Մատչելիության հղումներ

By Shakeh Avoyan
President Robert Kocharian has ordered a criminal inquiry into a pipeline accident that contaminated drinking water supplied to northern parts of Yerevan and led to the hospitalization of about two hundred local residents, a spokesman said on Tuesday.

The presidential press secretary, Ashot Kocharian, told RFE/RL that the president has instructed prosecutors to identify the causes of the October 26 breakdown and, in necessary, bring criminal proceedings against those responsible for it.

The Office of Prosecutor-General said its territorial divisions in Yerevan’s disease-hit Arabkir district and the adjacent Kotayk region have already opened a criminal case. The spokesman for the law-enforcement agency, Gurgen Ambarian, said the investigators suspect a violation of sanitary and hygienic rules by the city’s state-owned water and sewerage operator. He said they have demanded formal explanations from the utility and the Armenian Health Ministry.

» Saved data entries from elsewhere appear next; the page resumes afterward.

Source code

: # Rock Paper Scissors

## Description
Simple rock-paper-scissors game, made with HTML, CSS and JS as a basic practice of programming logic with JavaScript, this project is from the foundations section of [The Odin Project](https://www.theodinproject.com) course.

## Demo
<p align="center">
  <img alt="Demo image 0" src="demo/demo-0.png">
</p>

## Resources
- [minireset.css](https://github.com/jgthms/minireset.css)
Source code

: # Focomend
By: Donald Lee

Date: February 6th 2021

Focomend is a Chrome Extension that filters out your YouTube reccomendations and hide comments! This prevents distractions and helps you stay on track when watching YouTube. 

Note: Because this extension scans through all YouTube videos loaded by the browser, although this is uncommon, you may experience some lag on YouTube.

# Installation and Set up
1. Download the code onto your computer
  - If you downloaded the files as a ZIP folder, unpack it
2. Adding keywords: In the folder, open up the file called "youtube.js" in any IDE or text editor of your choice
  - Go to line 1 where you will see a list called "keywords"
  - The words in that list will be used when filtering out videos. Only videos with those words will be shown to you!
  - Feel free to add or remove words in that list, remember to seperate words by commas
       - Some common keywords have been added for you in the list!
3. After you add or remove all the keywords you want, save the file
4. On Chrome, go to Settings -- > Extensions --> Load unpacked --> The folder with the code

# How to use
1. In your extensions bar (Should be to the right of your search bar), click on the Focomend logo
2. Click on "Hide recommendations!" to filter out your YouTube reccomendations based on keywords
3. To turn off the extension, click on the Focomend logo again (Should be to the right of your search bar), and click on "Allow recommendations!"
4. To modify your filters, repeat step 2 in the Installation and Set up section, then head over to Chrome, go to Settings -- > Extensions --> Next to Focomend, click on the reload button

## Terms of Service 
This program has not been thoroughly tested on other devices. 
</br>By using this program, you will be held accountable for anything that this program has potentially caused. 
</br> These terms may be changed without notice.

An RFE/RL correspondent saw a prosecutor visiting the office of the Yerevan water network later in the day. The official refused to comment as he left the building.

Kocharian’s order followed a public outcry over the continuing consequences of the water pollution that triggered a major outbreak of dysentery mainly among small children. Government and utility officials have been widely criticized for not issuing the population of the area with a health warning immediately after the breakdown, the causes of which have still not been identified. Officials suspect that a section of the old pipeline shipping water to Arabkir let in drainage or sewage waters.

A total of 187 people have been taken to the city’s main infections hospital since the accident, according to its chief doctor, Ara Asoyan. He said 54 of them have already been discharged. Asoyan added that only six new patients were hospitalized on Tuesday, suggesting that the disease is on the decline.

The head of an anti-epidemics service at the Health Ministry, Artavazd Vanian, argued that the number of dysentery victims is relatively small given that as many as 250,000 people live in the contaminated area. He said they should continue boil their water until further notice. “The water is already clean,” he said. “It’s just that we are continuing to disinfect it with large quantities of chlorine.”

A non-governmental consumers group, meanwhile, announced plans to sue the water utility for inflicting financial and moral damages on thousands of Arabkir residents. Armen Poghosian of the Union of Consumers claimed that some 40 of them have already signed a class-action lawsuit that will be filed to a local court soon.